• [Task brief]
Print out every line of the material exactly. Include no pictures.

• [Task data]

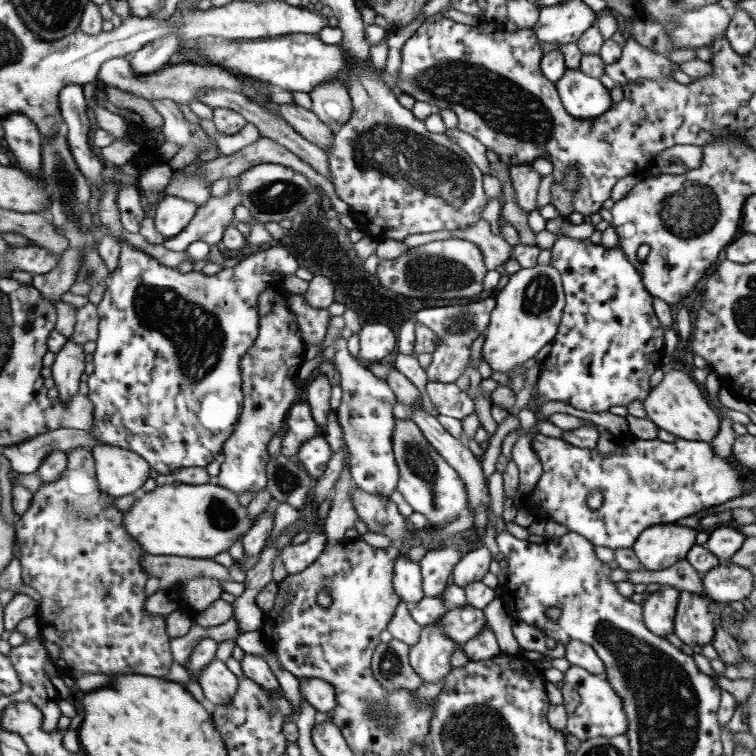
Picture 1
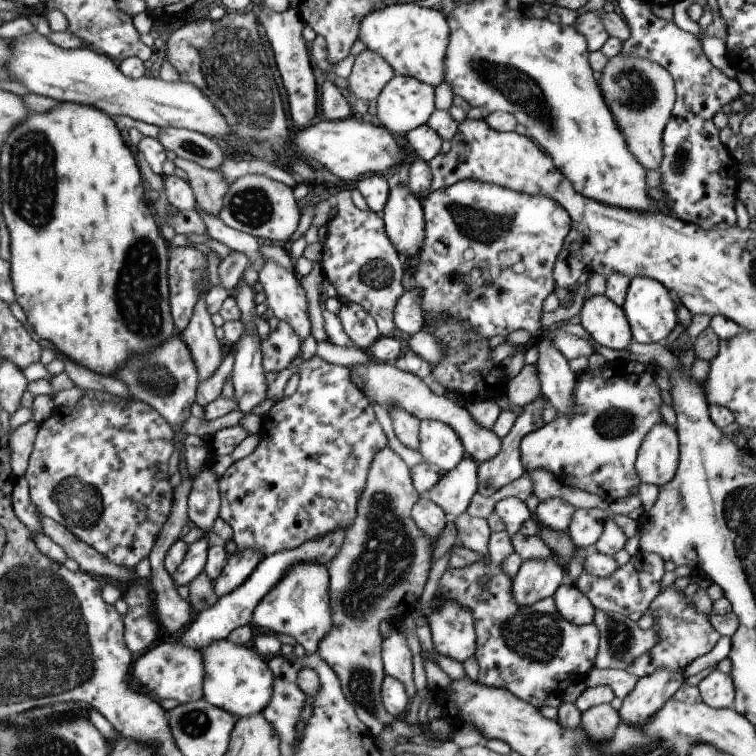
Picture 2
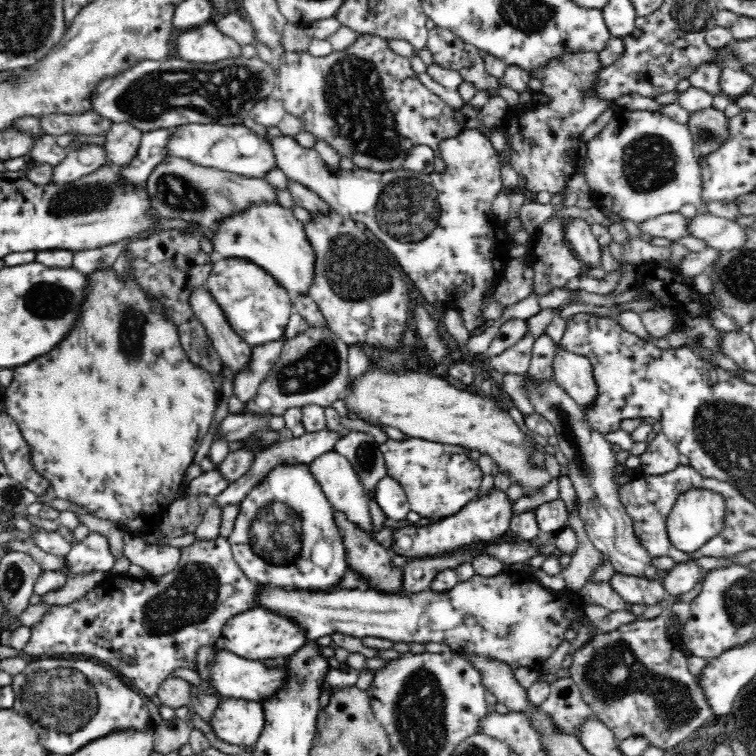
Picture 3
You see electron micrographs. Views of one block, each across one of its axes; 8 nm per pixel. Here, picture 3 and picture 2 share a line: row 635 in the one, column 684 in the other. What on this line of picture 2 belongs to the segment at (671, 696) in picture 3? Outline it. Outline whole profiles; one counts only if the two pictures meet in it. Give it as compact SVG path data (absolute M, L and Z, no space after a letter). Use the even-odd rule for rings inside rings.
M667 588L667 590L659 592L649 604L649 614L653 618L653 630L657 632L659 640L647 654L639 656L627 670L635 678L649 676L657 668L665 668L671 672L685 670L693 660L709 654L719 640L719 634L715 634L715 630L711 630L711 626L709 626L709 616L695 614L689 600L685 600L683 594L677 594L675 588Z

• [Exercise solution]
Picture 1
Picture 2
Picture 3
You see electron micrographs. Views of one block, each across one of its axes; 8 nm per pixel. Here, picture 3 and picture 2 share a line: row 635 in the one, column 684 in the other. What on this line of picture 2 belongs to the segment at (671, 696) in picture 3? Outline it. Outline whole profiles; one counts only if the two pictures meet in it. Give it as compact SVG path data (absolute M, L and Z, no space after a letter). Use the even-odd rule for rings inside rings.
M667 588L667 590L659 592L649 604L649 614L653 618L653 630L657 632L659 640L647 654L639 656L627 670L635 678L649 676L657 668L665 668L671 672L685 670L693 660L709 654L719 640L719 634L715 634L715 630L711 630L711 626L709 626L709 616L695 614L689 600L685 600L683 594L677 594L675 588Z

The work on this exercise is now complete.